Stacie, an artist who blogs at Nomadic Creations, wrote a profound piece about a conversation with the Rwandan owner of a nearby gallery.

It was a unique opportunity to really see the world through
someone else’s eyes, and to understand how so much alike we all are,
and not always in such a good way. Like many people, I have filters on
my senses. Something like the Rwandan Genocide couldn’t possibly happen
here, or our country would never get into another civil war. It can
happen though. When an economic divide becomes so great…terrible things
can happen.

Yozefu said he had been back to Africa two years ago, and that the
thing that most impressed him was the capacity for forgiveness that
many villagers have embraced as the survivors have returned home. It is
unimaginable for me to think about that level of forgiveness.

Read the entire post here, and learn about the Rwandan genocide, here. Honor all of the victims of these atrocities with understanding, forgiveness and remembrance.

Weekend update

Yesterday I was playing tourist in New York again. I met a friend at the New York Historical Society where we saw a wonderful exhibit about the Marquis de Lafayette’s return to America in 1824 when he was 67 years old. He visited the 24 extant states traveling by road, in very uncomfortable looking carriages, and by water, and taking about 13 months. I decided I would like to retrace his journey. Any excuse to travel, right?

That was my first visit to the Society. I was impressed with their collections and the way they are showing them. They also have extensive documentation online of those collections that include many Tiffany lamps and Audubon prints.

I couldn’t walk around New York without going to the Met. We saw an impressive exhibit of tapestries, some of them 500 years old and still in great condition. They have set up a new gallery for contemporary photography. I always wonder how they select the artists; I certainly would have done it differently. Before I left the museum I spent a lot of time looking at books in the store. I didn’t want to carry them around with me, but there are a number of them, especially on Japanese Gardening, that I would like to own.

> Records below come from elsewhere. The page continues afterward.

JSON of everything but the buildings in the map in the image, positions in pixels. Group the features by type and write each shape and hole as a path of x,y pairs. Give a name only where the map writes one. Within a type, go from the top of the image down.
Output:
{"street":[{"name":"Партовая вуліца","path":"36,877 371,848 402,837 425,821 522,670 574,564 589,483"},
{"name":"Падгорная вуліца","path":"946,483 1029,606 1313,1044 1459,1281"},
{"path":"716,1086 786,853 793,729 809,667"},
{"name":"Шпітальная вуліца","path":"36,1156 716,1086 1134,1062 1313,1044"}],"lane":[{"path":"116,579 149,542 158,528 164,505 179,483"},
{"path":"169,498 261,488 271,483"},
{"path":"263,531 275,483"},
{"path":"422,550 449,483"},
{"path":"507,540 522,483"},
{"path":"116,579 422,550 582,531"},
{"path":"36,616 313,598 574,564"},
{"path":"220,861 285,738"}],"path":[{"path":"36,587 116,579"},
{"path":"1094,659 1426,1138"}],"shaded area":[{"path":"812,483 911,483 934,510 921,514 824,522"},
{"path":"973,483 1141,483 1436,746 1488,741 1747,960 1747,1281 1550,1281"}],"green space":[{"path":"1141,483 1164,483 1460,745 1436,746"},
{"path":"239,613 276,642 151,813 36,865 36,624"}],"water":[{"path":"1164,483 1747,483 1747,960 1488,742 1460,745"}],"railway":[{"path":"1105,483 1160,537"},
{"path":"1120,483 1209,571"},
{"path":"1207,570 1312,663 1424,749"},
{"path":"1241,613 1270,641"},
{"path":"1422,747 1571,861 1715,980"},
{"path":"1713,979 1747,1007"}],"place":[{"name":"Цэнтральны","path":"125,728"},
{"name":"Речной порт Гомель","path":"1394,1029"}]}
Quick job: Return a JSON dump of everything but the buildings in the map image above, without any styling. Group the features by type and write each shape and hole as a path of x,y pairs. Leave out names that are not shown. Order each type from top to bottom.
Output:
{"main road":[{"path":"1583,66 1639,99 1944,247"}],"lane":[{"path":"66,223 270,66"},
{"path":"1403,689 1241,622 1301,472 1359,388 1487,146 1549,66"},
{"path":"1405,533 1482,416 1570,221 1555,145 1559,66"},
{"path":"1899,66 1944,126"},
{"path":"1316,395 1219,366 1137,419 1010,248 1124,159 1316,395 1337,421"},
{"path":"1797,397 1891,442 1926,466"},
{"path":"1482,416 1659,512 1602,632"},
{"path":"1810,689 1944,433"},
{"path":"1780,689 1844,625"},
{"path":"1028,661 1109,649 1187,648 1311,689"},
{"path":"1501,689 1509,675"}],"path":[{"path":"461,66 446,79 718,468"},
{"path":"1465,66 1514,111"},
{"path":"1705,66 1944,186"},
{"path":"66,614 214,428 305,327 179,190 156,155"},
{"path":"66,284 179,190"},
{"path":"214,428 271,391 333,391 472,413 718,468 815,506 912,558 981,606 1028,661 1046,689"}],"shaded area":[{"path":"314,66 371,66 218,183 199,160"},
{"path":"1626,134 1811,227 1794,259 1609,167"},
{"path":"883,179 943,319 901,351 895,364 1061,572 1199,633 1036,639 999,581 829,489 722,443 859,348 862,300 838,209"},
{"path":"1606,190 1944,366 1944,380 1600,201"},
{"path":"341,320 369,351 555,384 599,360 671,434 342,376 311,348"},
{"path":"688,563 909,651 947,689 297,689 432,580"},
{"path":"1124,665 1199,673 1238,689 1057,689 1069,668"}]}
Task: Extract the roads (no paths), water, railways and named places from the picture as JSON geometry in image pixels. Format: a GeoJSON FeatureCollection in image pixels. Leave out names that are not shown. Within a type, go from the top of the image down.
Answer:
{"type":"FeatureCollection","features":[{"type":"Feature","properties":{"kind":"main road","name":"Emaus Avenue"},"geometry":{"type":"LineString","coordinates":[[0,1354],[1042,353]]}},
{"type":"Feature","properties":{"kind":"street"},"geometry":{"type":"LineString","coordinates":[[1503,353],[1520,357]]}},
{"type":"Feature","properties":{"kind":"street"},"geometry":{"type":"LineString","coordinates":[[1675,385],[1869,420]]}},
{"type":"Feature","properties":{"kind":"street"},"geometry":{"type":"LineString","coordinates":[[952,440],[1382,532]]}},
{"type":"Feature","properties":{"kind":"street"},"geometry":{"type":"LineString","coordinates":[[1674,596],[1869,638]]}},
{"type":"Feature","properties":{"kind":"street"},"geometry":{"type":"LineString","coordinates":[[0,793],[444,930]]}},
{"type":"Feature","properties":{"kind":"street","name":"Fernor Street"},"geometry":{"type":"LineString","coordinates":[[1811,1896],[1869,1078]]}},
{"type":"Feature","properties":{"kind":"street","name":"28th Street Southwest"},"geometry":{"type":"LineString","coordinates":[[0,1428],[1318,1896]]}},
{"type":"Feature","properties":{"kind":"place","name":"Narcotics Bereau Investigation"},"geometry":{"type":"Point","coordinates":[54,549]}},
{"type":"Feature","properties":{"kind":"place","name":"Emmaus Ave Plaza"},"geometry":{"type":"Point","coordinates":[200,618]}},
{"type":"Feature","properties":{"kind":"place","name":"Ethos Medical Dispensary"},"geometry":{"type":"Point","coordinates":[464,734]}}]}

My blog about my trip to Japan has been written up today in the Pittsburgh Post-Gazette, in a great article by David Bear, Travel Editor. You can see it here. I was particularly pleased with the excerpt he chose to quote from the blog. I guess this is my 15 minutes of fame.
 

Still working on Japan

I started uploading pictures to a Flickr account. My first group are from the tori no ichi celebration I went to in Tokyo. You can see it here.

The celebration is held to insure prosperity for businesses on
rooster days in November. Vendors at the temple sell bamboo rakes to
help rake in the money. When they make a substantial sale they clap and
chant. See video here.

Sunday update

I have added a slide show about the markets at Toji Temple in Kyoto and some other new pictures to Japan on My Mind. Mostly I’ve spent the last few days exercising and wrestling with ideas for dealing with all the material I’ve accumulated. It’s hard to get back in the groove after so much time away.